*DIRECTIVE*
Report every line of the records that contains the word "Tahun", treating uppercase and lowercase letters as different.

INPUT FOR THIS TASK: Begin

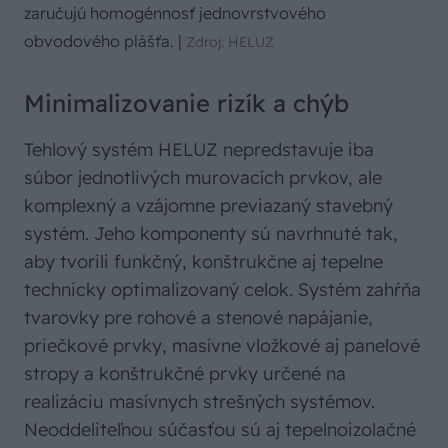
zaručujú homogénnosť jednovrstvového
obvodového plášťa.
|
Zdroj: HELUZ
Minimalizovanie rizík a chýb
Tehlový systém HELUZ nepredstavuje iba
súbor jednotlivých murovacích prvkov, ale
komplexný a vzájomne previazaný stavebný
systém. Jeho komponenty sú navrhnuté tak,
aby tvorili funkčný, konštrukčne aj tepelne
technicky optimalizovaný celok. Systém zahŕňa
tvarovky pre rohové a stenové napájanie,
priečkové prvky, masívne vložkové aj panelové
stropy a konštrukčné prvky určené na
realizáciu masívnych strešných systémov.
Neoddeliteľnou súčasťou sú aj tepelnoizolačné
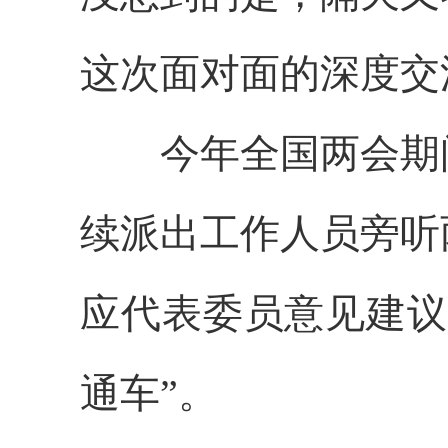
这次面对面的深度交
今年全国两会期间
续派出工作人员旁听
应代表委员意见建议
通车”。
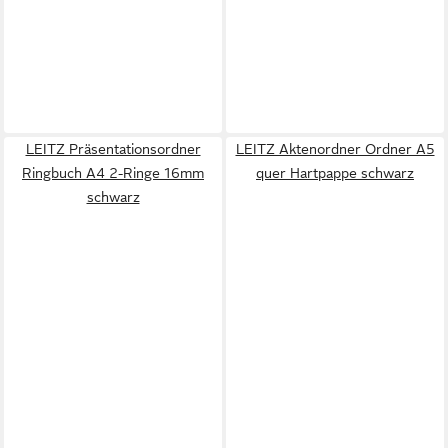
LEITZ Präsentationsordner
LEITZ Aktenordner Ordner A5
Ringbuch A4 2-Ringe 16mm
quer Hartpappe schwarz
schwarz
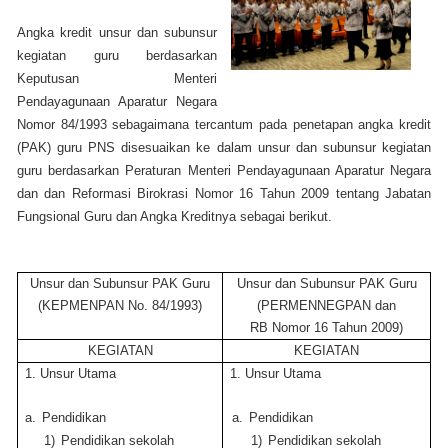
Angka kredit unsur dan subunsur
kegiatan guru berdasarkan
Keputusan Menteri
Pendayagunaan Aparatur Negara
Nomor 84/1993 sebagaimana tercantum pada penetapan angka kredit
(PAK) guru PNS disesuaikan ke dalam unsur dan subunsur kegiatan
guru berdasarkan Peraturan Menteri Pendayagunaan Aparatur Negara
dan dan Reformasi Birokrasi Nomor 16 Tahun 2009 tentang Jabatan
Fungsional Guru dan Angka Kreditnya sebagai berikut.
Unsur dan Subunsur PAK Guru
Unsur dan Subunsur PAK Guru
(KEPMENPAN No. 84/1993)
(PERMENNEGPAN dan
RB Nomor 16 Tahun 2009)
KEGIATAN
KEGIATAN
1. Unsur Utama
1. Unsur Utama
a.
Pendidikan
a.
Pendidikan
1)
Pendidikan sekolah
1)
Pendidikan sekolah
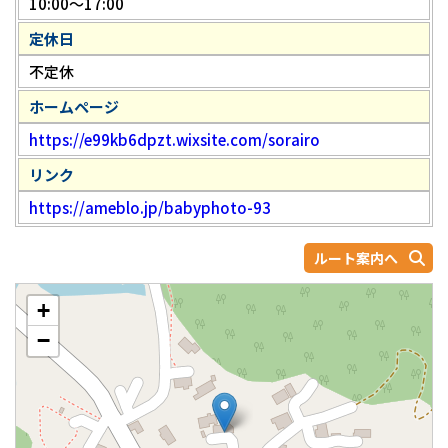
10:00～17:00
定休日
不定休
ホームページ
https://e99kb6dpzt.wixsite.com/sorairo
リンク
https://ameblo.jp/babyphoto-93
ルート案内へ
+
−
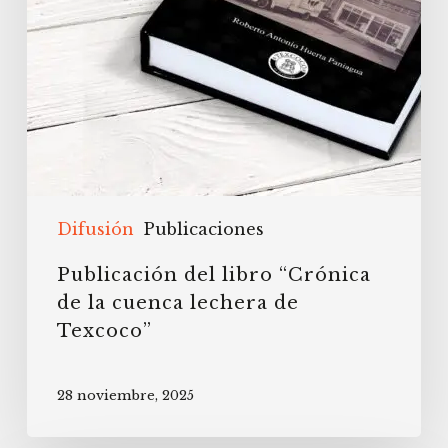
de
Texcoco”
Difusión
Publicaciones
Publicación del libro “Crónica
de la cuenca lechera de
Texcoco”
28 noviembre, 2025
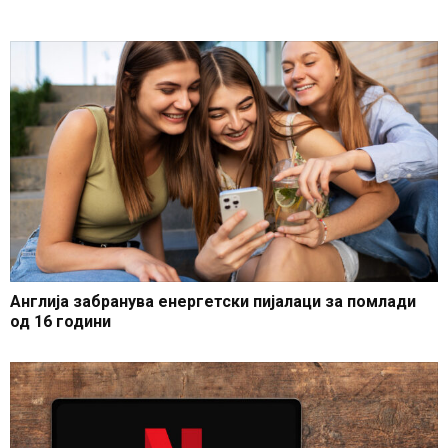
Англија забранува енергетски пијалаци за помлади
од 16 години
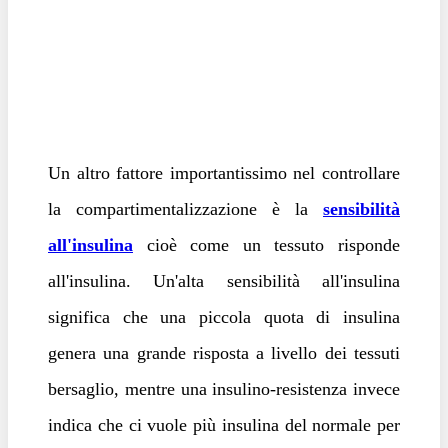
Un altro fattore importantissimo nel controllare
la compartimentalizzazione è la
sensibilità
all'insulina
cioè come un tessuto risponde
all'insulina. Un'alta sensibilità all'insulina
significa che una piccola quota di insulina
genera una grande risposta a livello dei tessuti
bersaglio, mentre una insulino-resistenza invece
indica che ci vuole più insulina del normale per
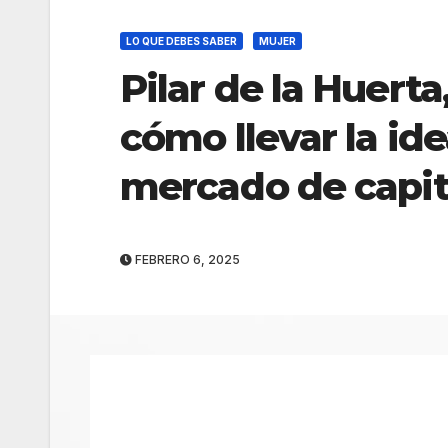
LO QUE DEBES SABER
MUJER
Pilar de la Huert
cómo llevar la ide
mercado de capit
FEBRERO 6, 2025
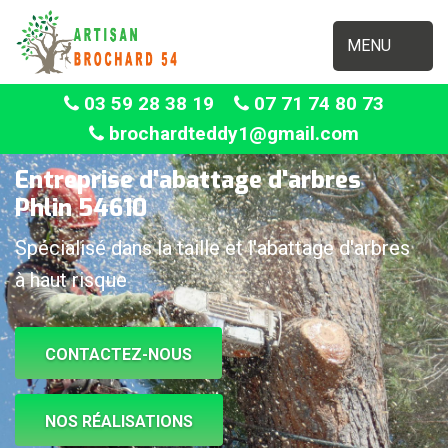
MENU
03 59 28 38 19
07 71 74 80 73
brochardteddy1@gmail.com
Entreprise d'abattage d'arbres
Phlin 54610
Spécialisé dans la taille et l'abattage d'arbres
à haut risque
CONTACTEZ-NOUS
NOS RÉALISATIONS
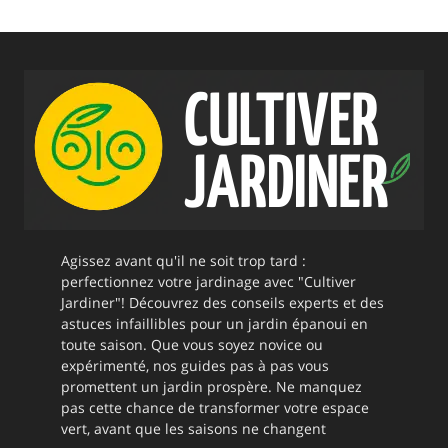
Agissez avant qu'il ne soit trop tard :
perfectionnez votre jardinage avec "Cultiver
Jardiner"! Découvrez des conseils experts et des
astuces infaillibles pour un jardin épanoui en
toute saison. Que vous soyez novice ou
expérimenté, nos guides pas à pas vous
promettent un jardin prospère. Ne manquez
pas cette chance de transformer votre espace
vert, avant que les saisons ne changent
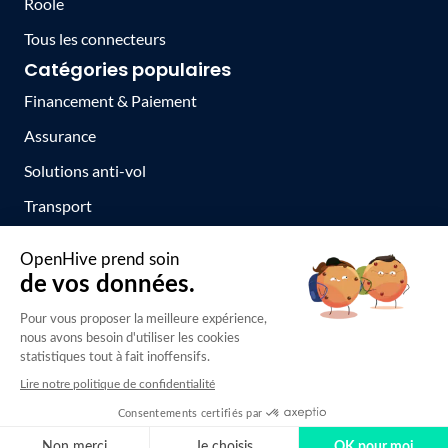
Roole
Tous les connecteurs
Catégories populaires
Financement & Paiement
Assurance
Solutions anti-vol
Transport
Toutes les catégories
© 2020 - 2026 Tous droits réservés.
Mentions légales
Politique de confidentialité
Politique cookies
Conditions Générales d'Utilisation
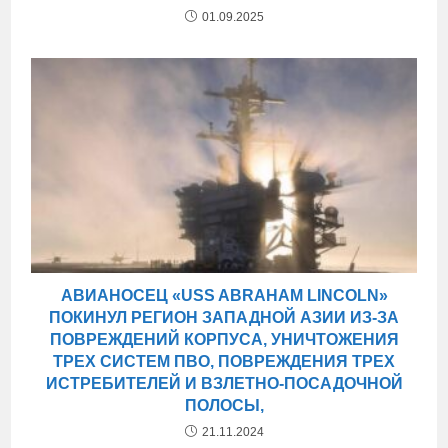
01.09.2025
АВИАНОСЕЦ «USS ABRAHAM LINCOLN»
ПОКИНУЛ РЕГИОН ЗАПАДНОЙ АЗИИ ИЗ-ЗА
ПОВРЕЖДЕНИЙ КОРПУСА, УНИЧТОЖЕНИЯ
ТРЕХ СИСТЕМ ПВО, ПОВРЕЖДЕНИЯ ТРЕХ
ИСТРЕБИТЕЛЕЙ И ВЗЛЕТНО-ПОСАДОЧНОЙ
ПОЛОСЫ,
21.11.2024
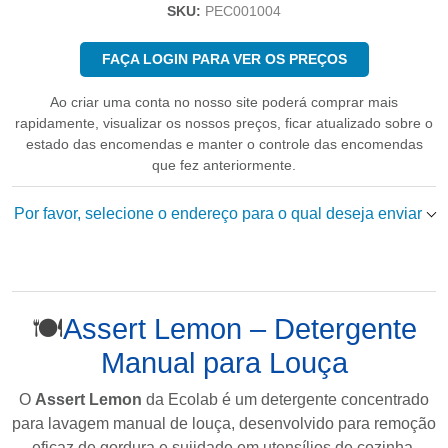
SKU:
PEC001004
FAÇA LOGIN PARA VER OS PREÇOS
Ao criar uma conta no nosso site poderá comprar mais
rapidamente, visualizar os nossos preços, ficar atualizado sobre o
estado das encomendas e manter o controle das encomendas
que fez anteriormente.
Por favor, selecione o endereço para o qual deseja enviar
🍽️
Assert Lemon – Detergente
Manual para Louça
O
Assert Lemon
da
Ecolab
é um detergente concentrado
para lavagem manual de louça, desenvolvido para remoção
eficaz de gordura e sujidade em utensílios de cozinha.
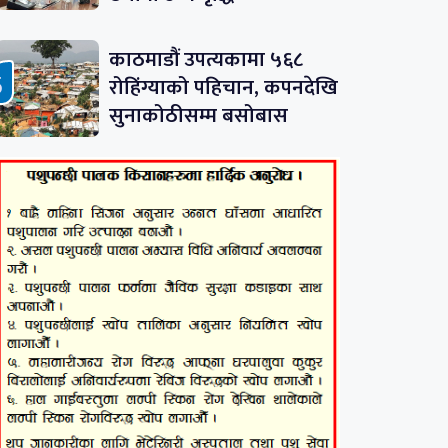
काठमाडौं उपत्यकामा ५६८
रोहिंग्याको पहिचान, कपनदेखि
सुनाकोठीसम्म बसोबास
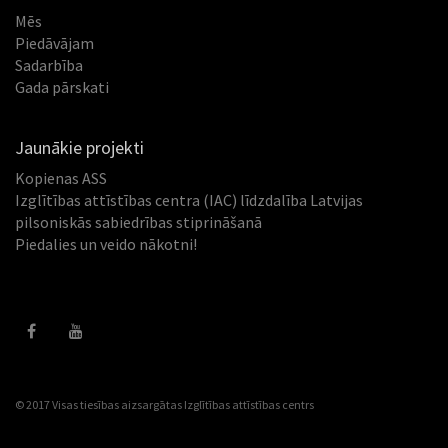
Mēs
Piedāvājam
Sadarbība
Gada pārskati
Jaunākie projekti
Kopienas ASS
Izglītības attīstības centra (IAC) līdzdalība Latvijas
pilsoniskās sabiedrības stiprināšanā
Piedalies un veido nākotni!
© 2017 Visas tiesības aizsargātas
Izglītības attīstības centrs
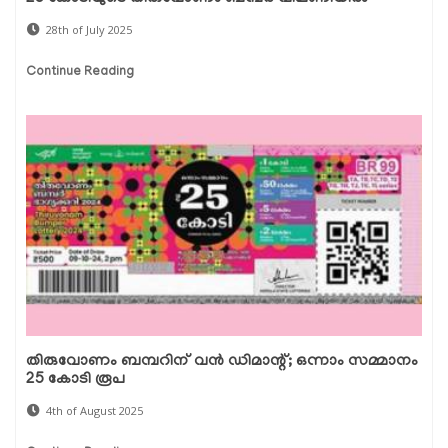
28th of July 2025
Continue Reading
തിരുവോണം ബമ്പറിന് വൻ ഡിമാന്റ്; ഒന്നാം സമ്മാനം
25 കോടി രൂപ
4th of August 2025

INPUT FOR THIS TASK: End

*WRITTEN ANSWER*
dan dan Reformasi Birokrasi Nomor 16 Tahun 2009 tentang Jabatan
RB Nomor 16 Tahun 2009)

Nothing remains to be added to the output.